My personal philosophy is that as a vision researcher, the way towards the goal of creating novel long-lasting ideas is learning how others think about the field.  There's a lot of value in being able to analyze, criticize, and re-synthesize other researchers' ideas.  Believe me when I say that a lot of new vision papers come out of top tier vision conferences every year.  You should be reading them!  But not just reading, also criticizing them among your peers.  Because once you learn to criticize others' ideas, you will become better at promulgating your own.  Do not equate criticism with nasty words for the sake of being nasty -- good criticism stems from a keen understanding of what must be done in science to convince a broad audience of your ideas.

In case you want to start your own computer vision research group, I've collected some tips, tricks, and advice:

1. You don't need faculty.  If you can't find a season vision veteran to help you organize the event, do not worry.  You just need 3+ people interested in vision and the motivation to maintain weekly meetings.  Who cares if you don't understand every detail of every paper!  Nobody besides the authors will ever understand every detail.

2. Be fearless.  Ask dumb questions.  Alyosha Efros taught me that if you're reading a paper or listening to a presentation, if you don't understand something then there's a good chance you're not the only one in the audience with the same questions.  Sometimes younger PhD students are afraid of "asking a dumb question" in front of audience.  But if you love knowledge, then it is your duty to ask.  Silence will not get you far.  Be bold, be curious, and grow wise.  
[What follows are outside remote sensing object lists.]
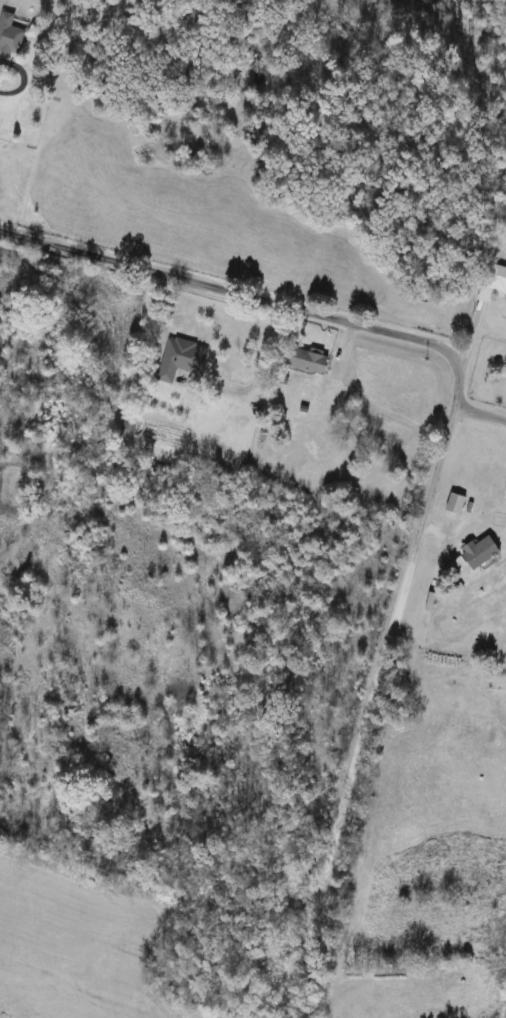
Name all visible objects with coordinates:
building: (10, 35)
road: (22, 77)
building: (493, 284)
building: (181, 360)
building: (305, 361)
road: (481, 414)
building: (128, 426)
road: (441, 460)
building: (455, 504)
building: (479, 552)
building: (432, 603)

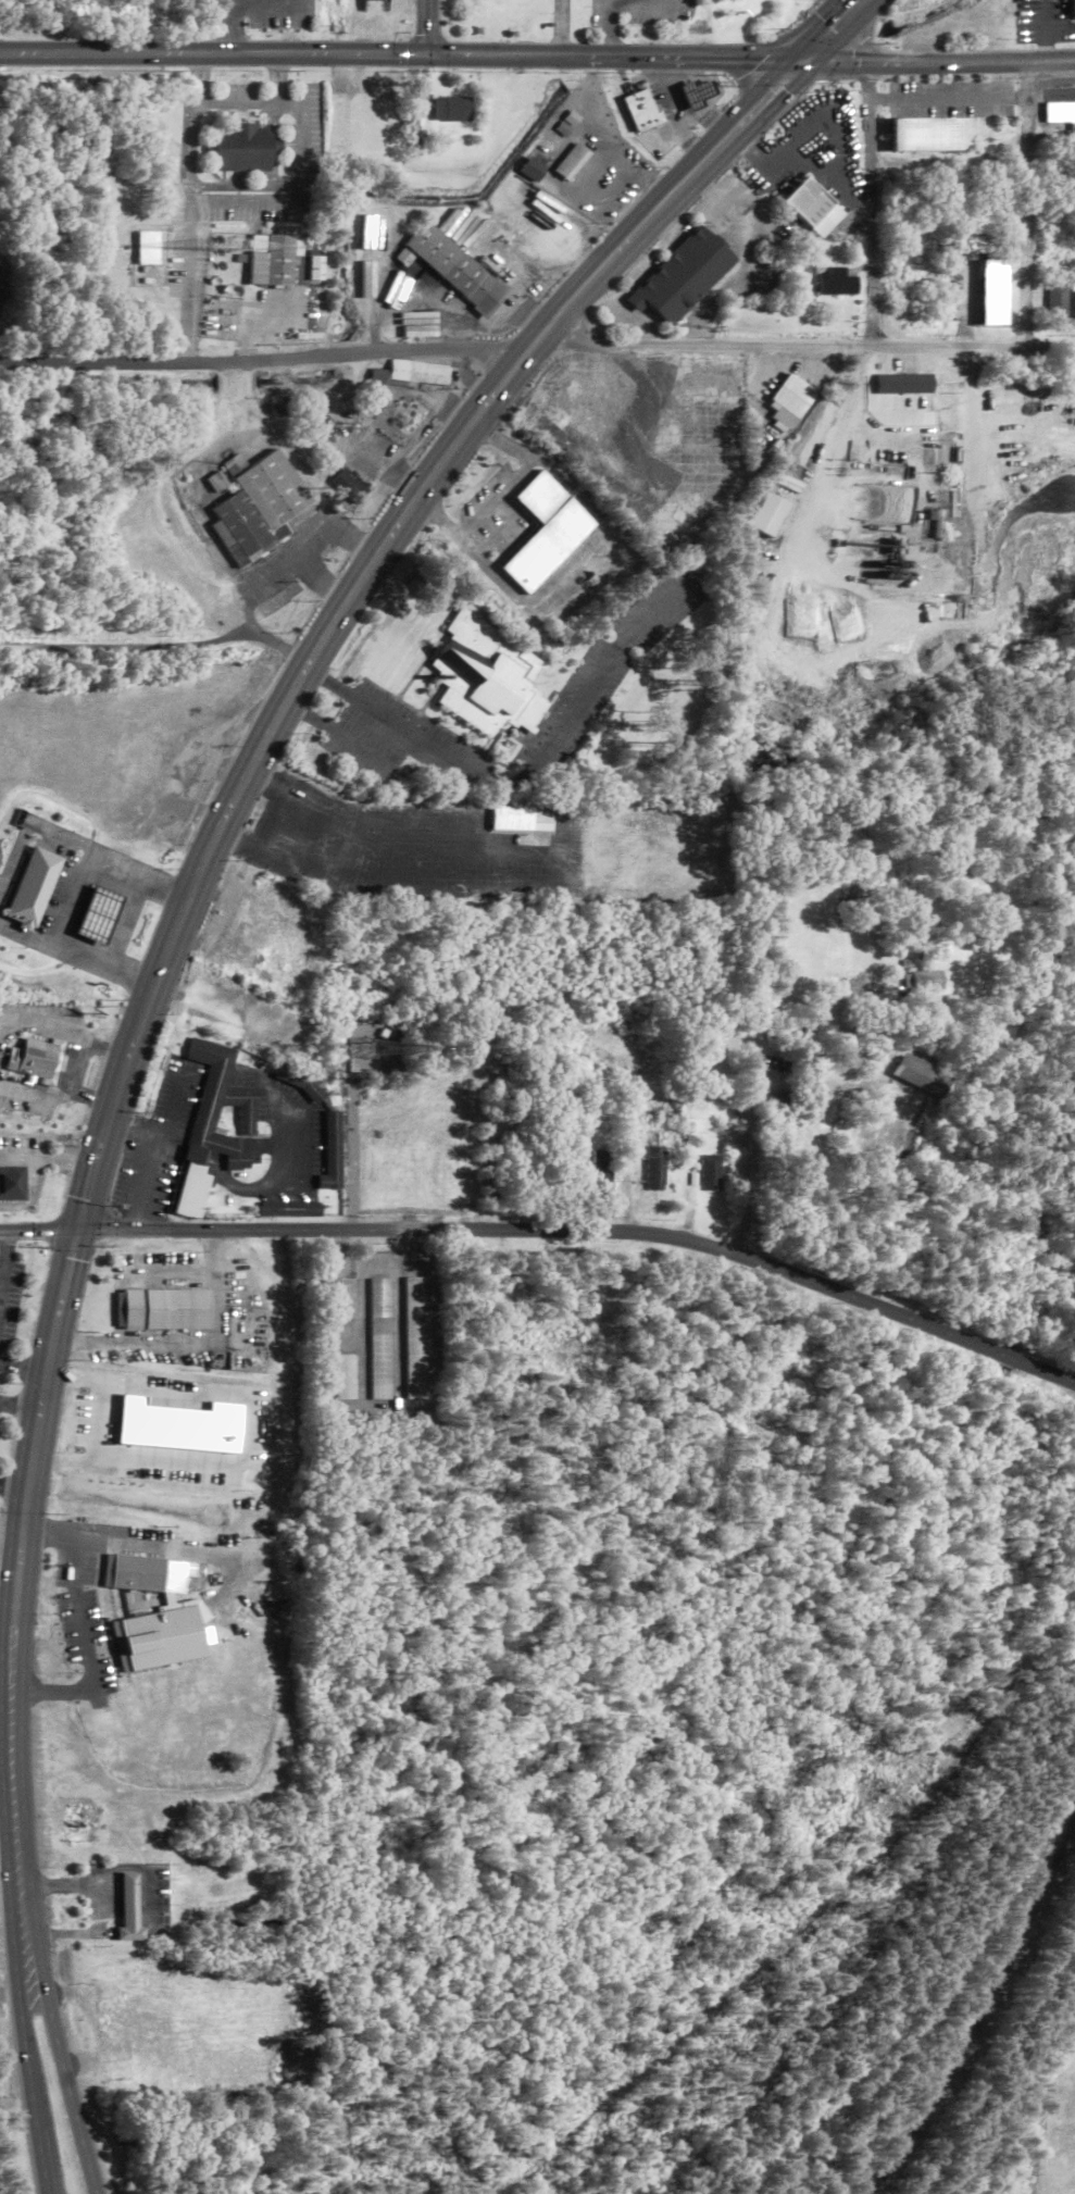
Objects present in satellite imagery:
road: (641, 0)
building: (1073, 9)
road: (430, 27)
road: (565, 28)
road: (609, 29)
road: (835, 32)
road: (215, 54)
traffic signals: (430, 55)
road: (616, 58)
road: (939, 64)
traffic signals: (803, 65)
road: (666, 66)
road: (196, 79)
road: (275, 79)
road: (676, 94)
building: (697, 95)
gas station: (697, 95)
road: (288, 103)
road: (235, 104)
building: (451, 110)
building: (641, 111)
building: (1060, 114)
road: (710, 120)
building: (416, 128)
building: (931, 135)
road: (686, 137)
building: (272, 147)
road: (185, 148)
building: (239, 148)
road: (301, 155)
building: (573, 163)
building: (533, 171)
road: (264, 185)
road: (236, 202)
road: (874, 206)
road: (1029, 206)
building: (813, 208)
building: (146, 248)
building: (1062, 250)
building: (269, 259)
building: (314, 268)
building: (455, 270)
building: (684, 277)
road: (185, 279)
building: (837, 283)
building: (1057, 303)
building: (1073, 308)
road: (813, 347)
road: (261, 361)
building: (410, 375)
building: (907, 384)
building: (791, 401)
building: (216, 483)
building: (349, 486)
building: (257, 507)
building: (771, 515)
building: (547, 531)
road: (162, 647)
building: (487, 676)
road: (330, 682)
road: (420, 737)
road: (264, 752)
building: (525, 820)
building: (29, 889)
building: (101, 917)
gas station: (101, 917)
building: (120, 926)
building: (975, 931)
building: (252, 935)
building: (923, 981)
building: (375, 1049)
building: (848, 1055)
building: (35, 1057)
building: (55, 1061)
building: (928, 1076)
building: (303, 1082)
building: (229, 1097)
road: (750, 1098)
building: (17, 1114)
building: (333, 1151)
building: (196, 1154)
building: (656, 1169)
building: (603, 1171)
building: (711, 1173)
building: (13, 1184)
building: (191, 1190)
building: (291, 1209)
road: (549, 1230)
traffic signals: (82, 1231)
road: (4, 1261)
building: (337, 1298)
building: (167, 1309)
building: (415, 1338)
building: (379, 1339)
road: (24, 1368)
building: (344, 1377)
building: (151, 1574)
road: (2, 1617)
road: (82, 1625)
building: (165, 1640)
road: (2, 1744)
road: (21, 1746)
road: (1, 1748)
building: (129, 1911)
road: (8, 1997)
railway: (989, 2009)
road: (24, 2049)
road: (55, 2049)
3. Choose your own papers to present.  Do not present papers that others want you to present -- that is better left for a seminar course led by a faculty member.  In a reading group it is very important that you care about the problems you will be discussing with your peers.  If you keep up with this trend then when it comes to "paper writing time" you should be up to date on many relevant papers in your field and you will know about your other lab mates' research interests.

4. It is better to show a paper PDF up on a projector than cancel a meeting.  Even if everybody is busy, and the presenter didn't have time to create slides, it is important to keep the momentum going.
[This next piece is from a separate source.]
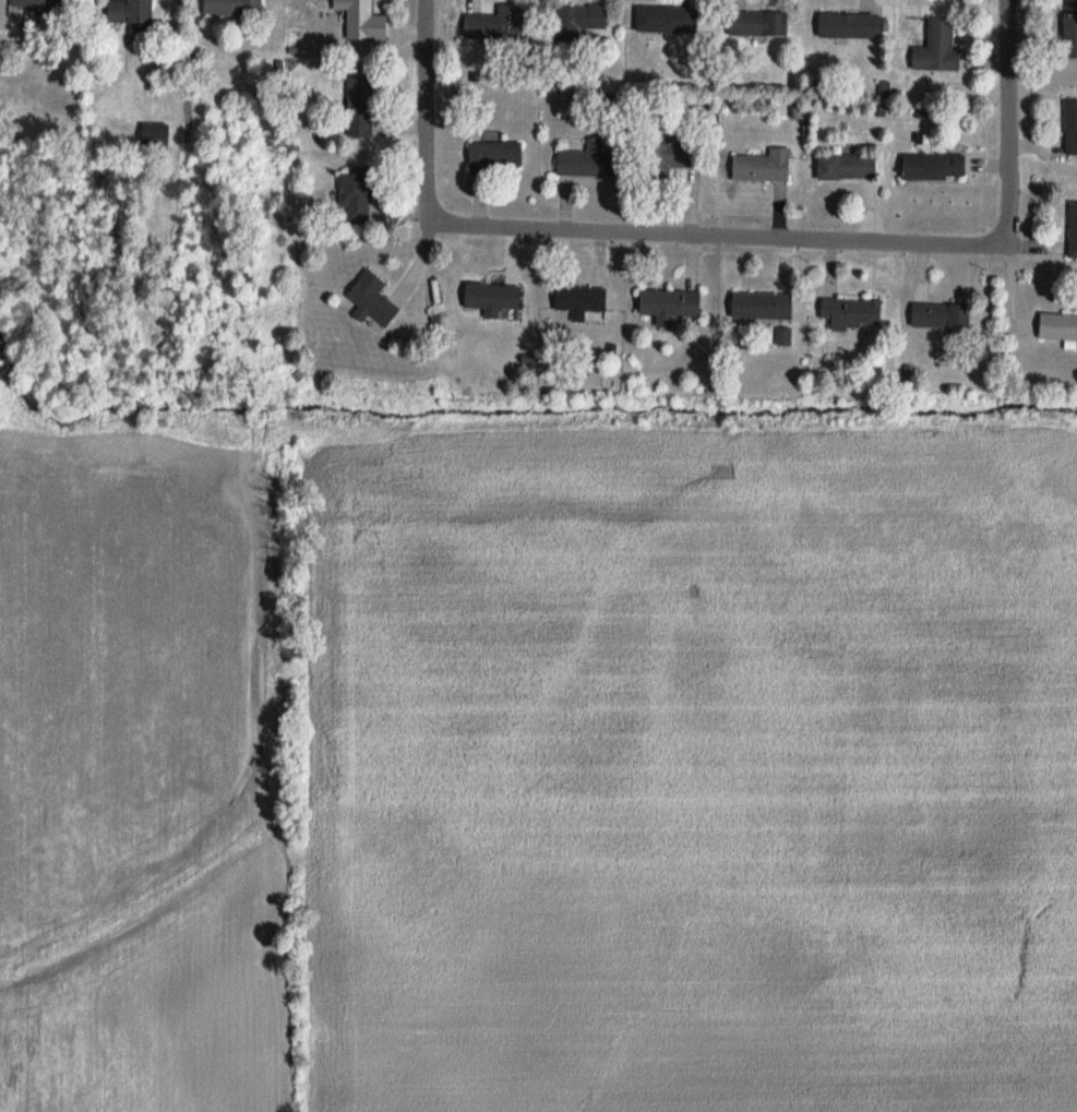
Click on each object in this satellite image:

5. After a major conference, have all of the people who attended the conference present their "top K paper."  The week after CVPR it will be valuable to have such a massive vision brain dump onto your peers because it is unlikely that everybody got to attend. 
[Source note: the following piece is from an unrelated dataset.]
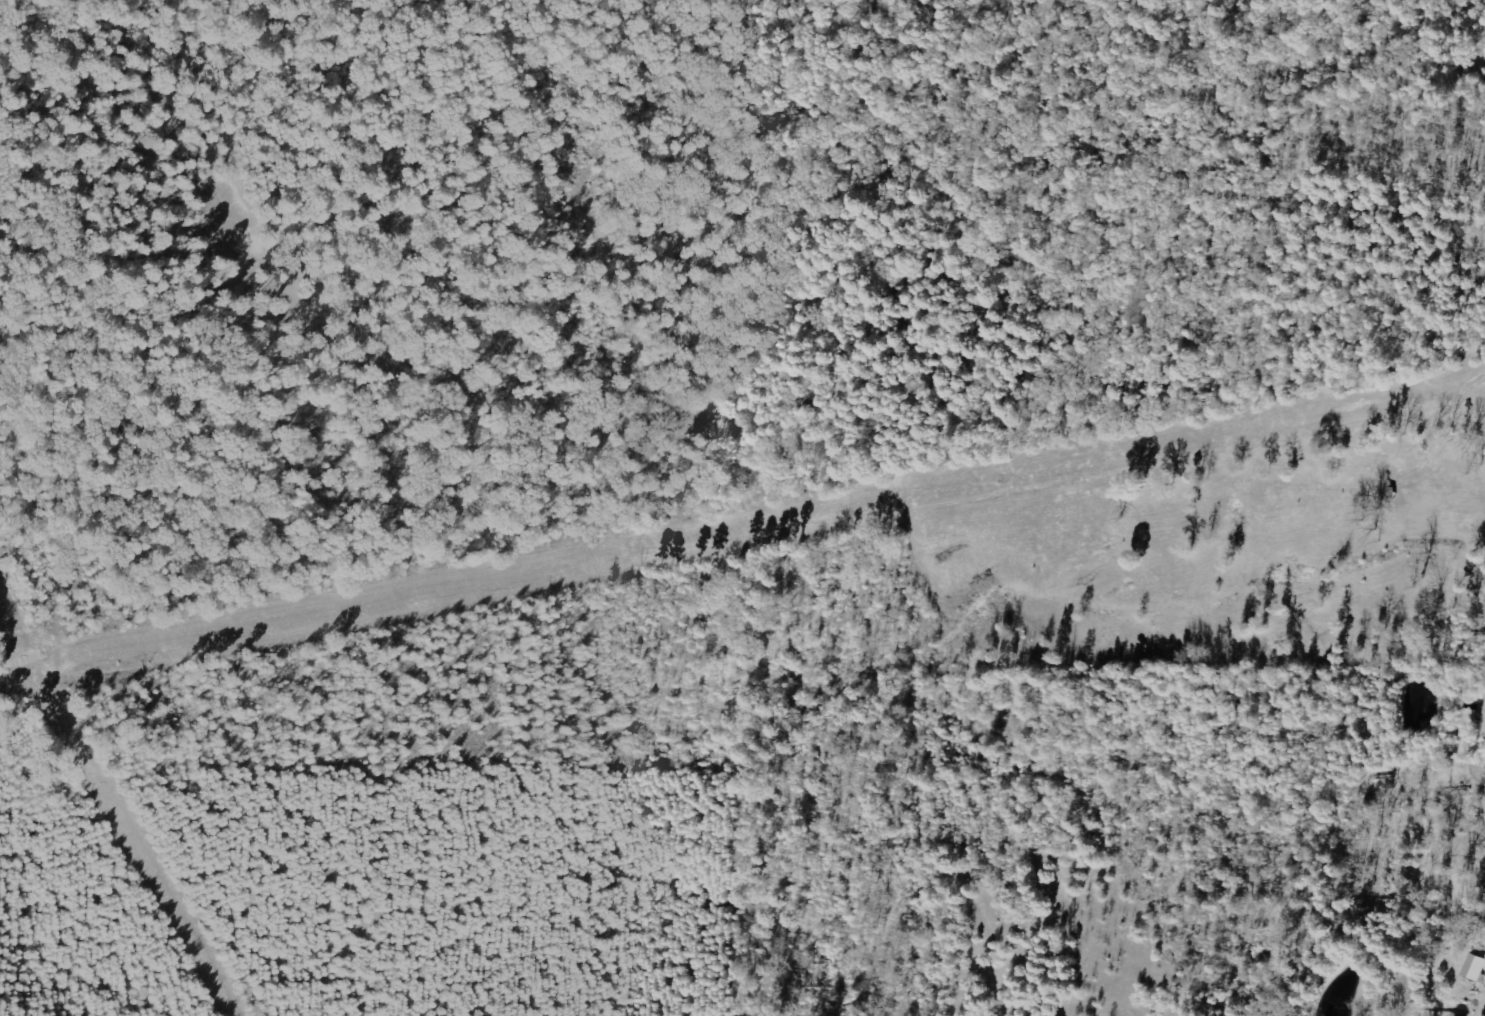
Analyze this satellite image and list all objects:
road: (537, 213)
road: (1452, 659)
building: (1484, 729)
building: (1476, 968)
6. Book a room every week and try to have the meeting at the same time and place.  Have either the presenter or the reading group organizer send out an announcement with the paper they will be presenting ahead of time.  At MIT we share a google doc with the information about interesting papers and the upcoming presenter usually chooses the paper one week in advance so that the following week's presenter doesn't choose the same paper.  If somebody already presents your paper, don't do it a second time!  Choose another paper.  cvpapers.com is a great resource to find upcoming papers.

At CMU, there is a long rotating schedule which includes every vision student and faculty member.  Once it is your time to present, you can only get off the hook if you swap your slot with somebody else.  Being on a schedule months in advance means you'll have lots of time to prepare your slides.  At MIT, we are currently following the object recognition / scene understanding / object detection theme where we (Prof. Torralba, his students, his postdocs, his visiting students, etc) choose a paper highly relevant to our interests.  By keeping such a focus, we can really jump into the relevant details without having to explain fundamental concepts such as SVMs, features, etc.  However, at CMU the reading group is much broader because on the queue are students/profs interested in all aspects of vision and related fields such as graphics, illumination, geometry, learning, etc.